──────── SUPPLIED INFORMATION ────────

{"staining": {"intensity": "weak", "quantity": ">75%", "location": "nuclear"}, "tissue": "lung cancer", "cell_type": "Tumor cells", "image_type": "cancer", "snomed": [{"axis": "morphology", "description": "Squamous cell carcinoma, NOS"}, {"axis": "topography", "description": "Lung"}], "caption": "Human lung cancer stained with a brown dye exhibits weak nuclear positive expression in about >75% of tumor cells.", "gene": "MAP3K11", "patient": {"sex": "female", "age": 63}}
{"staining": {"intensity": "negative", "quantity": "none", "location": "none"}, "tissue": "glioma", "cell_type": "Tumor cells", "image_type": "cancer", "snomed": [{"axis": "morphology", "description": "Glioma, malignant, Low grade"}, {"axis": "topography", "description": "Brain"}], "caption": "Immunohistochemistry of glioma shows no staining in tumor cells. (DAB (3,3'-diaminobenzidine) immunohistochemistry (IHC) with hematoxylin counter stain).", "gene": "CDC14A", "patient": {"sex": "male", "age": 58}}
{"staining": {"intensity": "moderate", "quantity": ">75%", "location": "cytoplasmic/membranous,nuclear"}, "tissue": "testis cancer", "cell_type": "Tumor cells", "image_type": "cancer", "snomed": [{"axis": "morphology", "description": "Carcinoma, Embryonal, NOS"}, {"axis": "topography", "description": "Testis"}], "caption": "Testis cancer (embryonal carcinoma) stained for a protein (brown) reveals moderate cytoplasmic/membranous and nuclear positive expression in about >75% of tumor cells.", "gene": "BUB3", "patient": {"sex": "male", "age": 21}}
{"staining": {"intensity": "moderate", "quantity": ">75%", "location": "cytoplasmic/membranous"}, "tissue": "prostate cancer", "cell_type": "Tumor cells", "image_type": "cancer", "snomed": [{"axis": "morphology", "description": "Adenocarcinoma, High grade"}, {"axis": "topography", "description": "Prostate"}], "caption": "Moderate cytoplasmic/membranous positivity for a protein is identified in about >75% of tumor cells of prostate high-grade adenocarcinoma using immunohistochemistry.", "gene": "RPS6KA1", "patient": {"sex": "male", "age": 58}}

────────

## EXERCISE DESCRIPTION
Working down from the line that contains "of glioma shows", retype each line exactly through the last line of the data, and give nothing else.

## PROBLEM SOLUTION
{"staining": {"intensity": "negative", "quantity": "none", "location": "none"}, "tissue": "glioma", "cell_type": "Tumor cells", "image_type": "cancer", "snomed": [{"axis": "morphology", "description": "Glioma, malignant, Low grade"}, {"axis": "topography", "description": "Brain"}], "caption": "Immunohistochemistry of glioma shows no staining in tumor cells. (DAB (3,3'-diaminobenzidine) immunohistochemistry (IHC) with hematoxylin counter stain).", "gene": "CDC14A", "patient": {"sex": "male", "age": 58}}
{"staining": {"intensity": "moderate", "quantity": ">75%", "location": "cytoplasmic/membranous,nuclear"}, "tissue": "testis cancer", "cell_type": "Tumor cells", "image_type": "cancer", "snomed": [{"axis": "morphology", "description": "Carcinoma, Embryonal, NOS"}, {"axis": "topography", "description": "Testis"}], "caption": "Testis cancer (embryonal carcinoma) stained for a protein (brown) reveals moderate cytoplasmic/membranous and nuclear positive expression in about >75% of tumor cells.", "gene": "BUB3", "patient": {"sex": "male", "age": 21}}
{"staining": {"intensity": "moderate", "quantity": ">75%", "location": "cytoplasmic/membranous"}, "tissue": "prostate cancer", "cell_type": "Tumor cells", "image_type": "cancer", "snomed": [{"axis": "morphology", "description": "Adenocarcinoma, High grade"}, {"axis": "topography", "description": "Prostate"}], "caption": "Moderate cytoplasmic/membranous positivity for a protein is identified in about >75% of tumor cells of prostate high-grade adenocarcinoma using immunohistochemistry.", "gene": "RPS6KA1", "patient": {"sex": "male", "age": 58}}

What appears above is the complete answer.